I timed two Pandas queries with the hope of achieving much higher speeds with a index. However, the opposite happened. Can someone explain why that is? or whether something I am doing is wrong? My understanding was, a Pandas index works as a hash table and look ups would happen in constant time. As far as row filtering is concerned, I believe it is a sequential filtering where each time a filter is applied, all the rows in the data frame is scanned.
The data set has about 8 million rows and 7 columns. I am trying to filter by a combination of string values in a column in which the data is not unique.
In [1]: import pandas as pd
In [2]: df = pd.read_csv("/path/to/file", header=None, sep='\t', usecols=[0,1,2,3,5,6,7], names=['A', 'B', 'C', 'D', 'E', 'F', 'G'])
In [3]: %timeit -n10 df[df['B'].isin(['S1', 'S2'])]

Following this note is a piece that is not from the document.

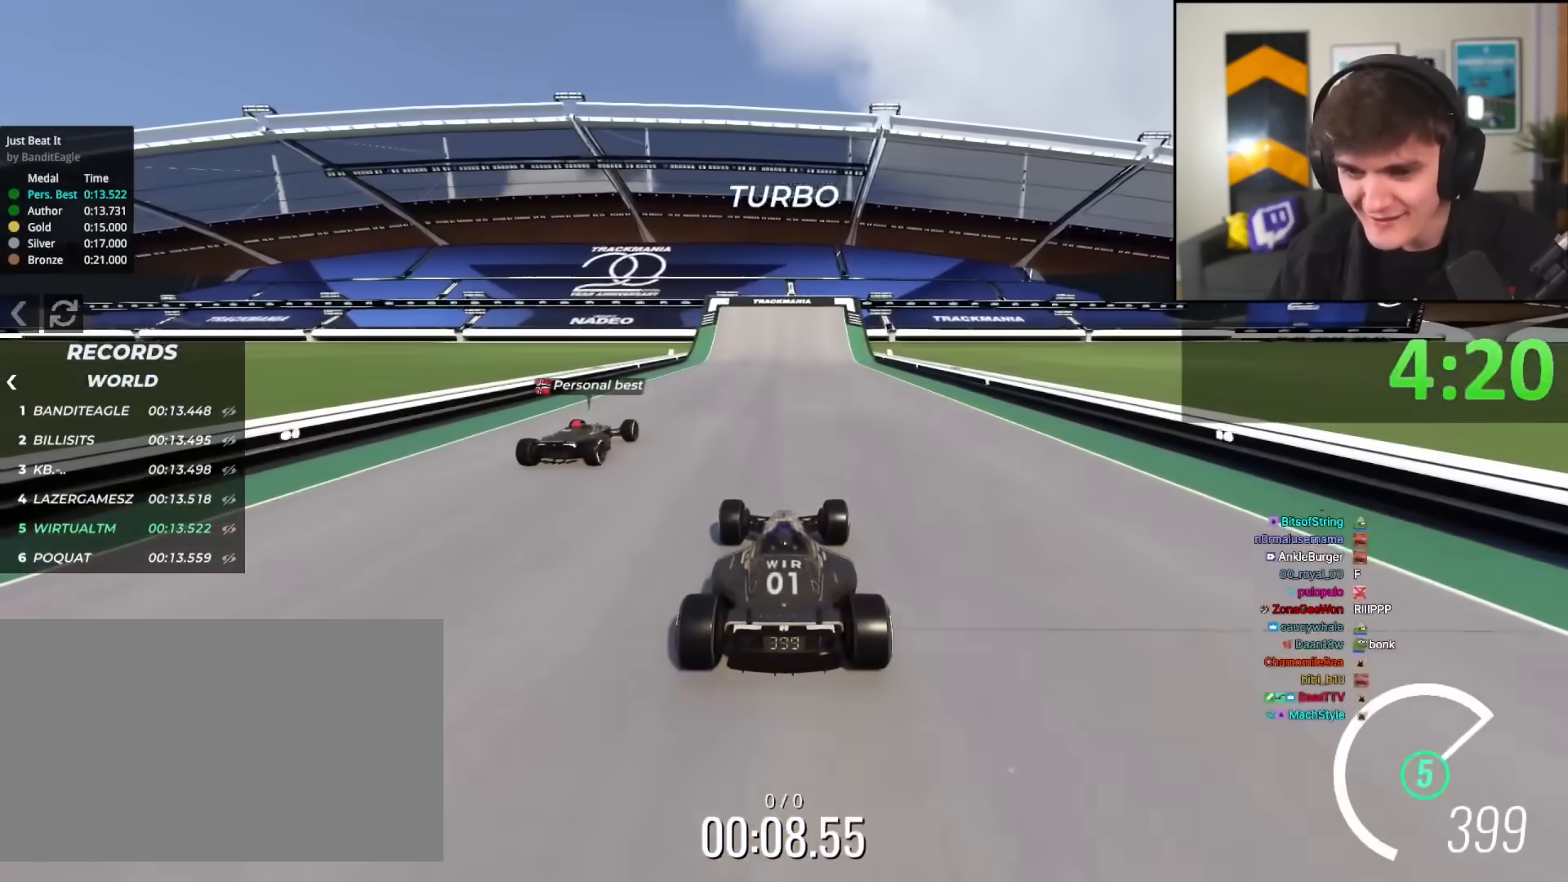
{"keys": [], "events": [[383, "up", "up"]]}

10 loops, best of 3: 145 ms per loop
In [4]: df.dtypes
Out[4]:
A object
B object
C int64
D int64
E float64
F float64
G object
dtype: object
In [5]: df.shape
Out[5]: (8468828, 7)
After indexing:
In [4]: df2 = pd.read_csv("/path/to/file", header=None, sep='\t', usecols=[0,1,2,3,5,6,7], names=['A', 'B', 'C', 'D', 'E', 'F', 'G'])
In [5]: df2.set_index('B', inplace=True)
In [6]: %timeit -n10 df2.loc[['S1', 'S2']]
10 loops, best of 3: 302 ms per loop